* **What you need to do**
Once you have read the listing below, write all of it out again exactly.

* **Data excerpts**
--

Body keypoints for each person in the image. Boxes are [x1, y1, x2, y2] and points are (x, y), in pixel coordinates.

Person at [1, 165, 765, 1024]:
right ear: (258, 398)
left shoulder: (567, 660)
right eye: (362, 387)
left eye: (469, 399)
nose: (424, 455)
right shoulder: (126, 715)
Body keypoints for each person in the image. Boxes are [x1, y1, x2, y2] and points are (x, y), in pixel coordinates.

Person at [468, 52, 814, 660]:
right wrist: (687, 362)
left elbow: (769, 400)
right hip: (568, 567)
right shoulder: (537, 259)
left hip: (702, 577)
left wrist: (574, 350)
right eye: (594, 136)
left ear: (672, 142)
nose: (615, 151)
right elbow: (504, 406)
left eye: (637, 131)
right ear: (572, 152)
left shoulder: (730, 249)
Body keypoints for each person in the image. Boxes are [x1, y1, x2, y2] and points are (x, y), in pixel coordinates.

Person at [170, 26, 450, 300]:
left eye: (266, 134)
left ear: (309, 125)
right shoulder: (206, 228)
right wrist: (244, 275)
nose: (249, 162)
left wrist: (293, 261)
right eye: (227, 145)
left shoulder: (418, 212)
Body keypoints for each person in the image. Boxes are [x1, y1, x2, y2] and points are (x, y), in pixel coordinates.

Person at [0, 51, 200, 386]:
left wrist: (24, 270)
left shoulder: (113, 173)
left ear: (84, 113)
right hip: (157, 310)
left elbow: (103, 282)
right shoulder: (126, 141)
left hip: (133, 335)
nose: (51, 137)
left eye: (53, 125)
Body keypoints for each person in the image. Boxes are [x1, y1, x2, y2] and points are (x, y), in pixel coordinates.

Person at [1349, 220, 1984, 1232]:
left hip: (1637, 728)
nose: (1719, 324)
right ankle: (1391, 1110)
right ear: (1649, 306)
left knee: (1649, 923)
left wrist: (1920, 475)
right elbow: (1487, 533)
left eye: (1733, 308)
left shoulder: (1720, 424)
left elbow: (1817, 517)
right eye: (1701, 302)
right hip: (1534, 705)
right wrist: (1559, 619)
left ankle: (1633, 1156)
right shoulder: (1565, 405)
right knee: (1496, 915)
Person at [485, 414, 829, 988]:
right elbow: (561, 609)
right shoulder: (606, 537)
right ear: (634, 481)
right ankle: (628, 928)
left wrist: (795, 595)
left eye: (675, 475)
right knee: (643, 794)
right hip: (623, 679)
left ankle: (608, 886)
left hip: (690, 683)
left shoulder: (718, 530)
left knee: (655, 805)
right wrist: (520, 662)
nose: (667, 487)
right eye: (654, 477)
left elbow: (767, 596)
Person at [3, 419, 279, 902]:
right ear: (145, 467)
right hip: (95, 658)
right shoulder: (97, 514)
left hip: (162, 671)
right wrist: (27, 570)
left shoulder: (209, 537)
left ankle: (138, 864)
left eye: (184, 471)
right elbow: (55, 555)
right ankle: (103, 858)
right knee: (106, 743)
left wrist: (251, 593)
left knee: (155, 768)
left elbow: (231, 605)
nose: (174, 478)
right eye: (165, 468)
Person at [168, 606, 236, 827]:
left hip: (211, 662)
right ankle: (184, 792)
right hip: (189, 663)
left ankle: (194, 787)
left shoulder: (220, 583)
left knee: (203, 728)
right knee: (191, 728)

--

* **Solved exercise**
Body keypoints for each person in the image. Boxes are [x1, y1, x2, y2] and points are (x, y), in pixel coordinates.

Person at [1, 165, 765, 1024]:
right ear: (258, 398)
left shoulder: (567, 660)
right eye: (362, 387)
left eye: (469, 399)
nose: (424, 455)
right shoulder: (126, 715)
Body keypoints for each person in the image. Boxes are [x1, y1, x2, y2] and points are (x, y), in pixel coordinates.

Person at [468, 52, 814, 660]:
right wrist: (687, 362)
left elbow: (769, 400)
right hip: (568, 567)
right shoulder: (537, 259)
left hip: (702, 577)
left wrist: (574, 350)
right eye: (594, 136)
left ear: (672, 142)
nose: (615, 151)
right elbow: (504, 406)
left eye: (637, 131)
right ear: (572, 152)
left shoulder: (730, 249)
Body keypoints for each person in the image. Boxes are [x1, y1, x2, y2] and points are (x, y), in pixel coordinates.

Person at [170, 26, 450, 300]:
left eye: (266, 134)
left ear: (309, 125)
right shoulder: (206, 228)
right wrist: (244, 275)
nose: (249, 162)
left wrist: (293, 261)
right eye: (227, 145)
left shoulder: (418, 212)
Body keypoints for each person in the image. Boxes are [x1, y1, x2, y2] and points are (x, y), in pixel coordinates.

Person at [0, 51, 200, 386]:
left wrist: (24, 270)
left shoulder: (113, 173)
left ear: (84, 113)
right hip: (157, 310)
left elbow: (103, 282)
right shoulder: (126, 141)
left hip: (133, 335)
nose: (51, 137)
left eye: (53, 125)
Body keypoints for each person in the image. Boxes are [x1, y1, x2, y2] and points are (x, y), in pixel coordinates.

Person at [1349, 220, 1984, 1232]:
left hip: (1637, 728)
nose: (1719, 324)
right ankle: (1391, 1110)
right ear: (1649, 306)
left knee: (1649, 923)
left wrist: (1920, 475)
right elbow: (1487, 533)
left eye: (1733, 308)
left shoulder: (1720, 424)
left elbow: (1817, 517)
right eye: (1701, 302)
right hip: (1534, 705)
right wrist: (1559, 619)
left ankle: (1633, 1156)
right shoulder: (1565, 405)
right knee: (1496, 915)
Person at [485, 414, 829, 988]:
right elbow: (561, 609)
right shoulder: (606, 537)
right ear: (634, 481)
right ankle: (628, 928)
left wrist: (795, 595)
left eye: (675, 475)
right knee: (643, 794)
right hip: (623, 679)
left ankle: (608, 886)
left hip: (690, 683)
left shoulder: (718, 530)
left knee: (655, 805)
right wrist: (520, 662)
nose: (667, 487)
right eye: (654, 477)
left elbow: (767, 596)
Person at [3, 419, 279, 902]:
right ear: (145, 467)
right hip: (95, 658)
right shoulder: (97, 514)
left hip: (162, 671)
right wrist: (27, 570)
left shoulder: (209, 537)
left ankle: (138, 864)
left eye: (184, 471)
right elbow: (55, 555)
right ankle: (103, 858)
right knee: (106, 743)
left wrist: (251, 593)
left knee: (155, 768)
left elbow: (231, 605)
nose: (174, 478)
right eye: (165, 468)
Person at [168, 606, 236, 827]:
left hip: (211, 662)
right ankle: (184, 792)
right hip: (189, 663)
left ankle: (194, 787)
left shoulder: (220, 583)
left knee: (203, 728)
right knee: (191, 728)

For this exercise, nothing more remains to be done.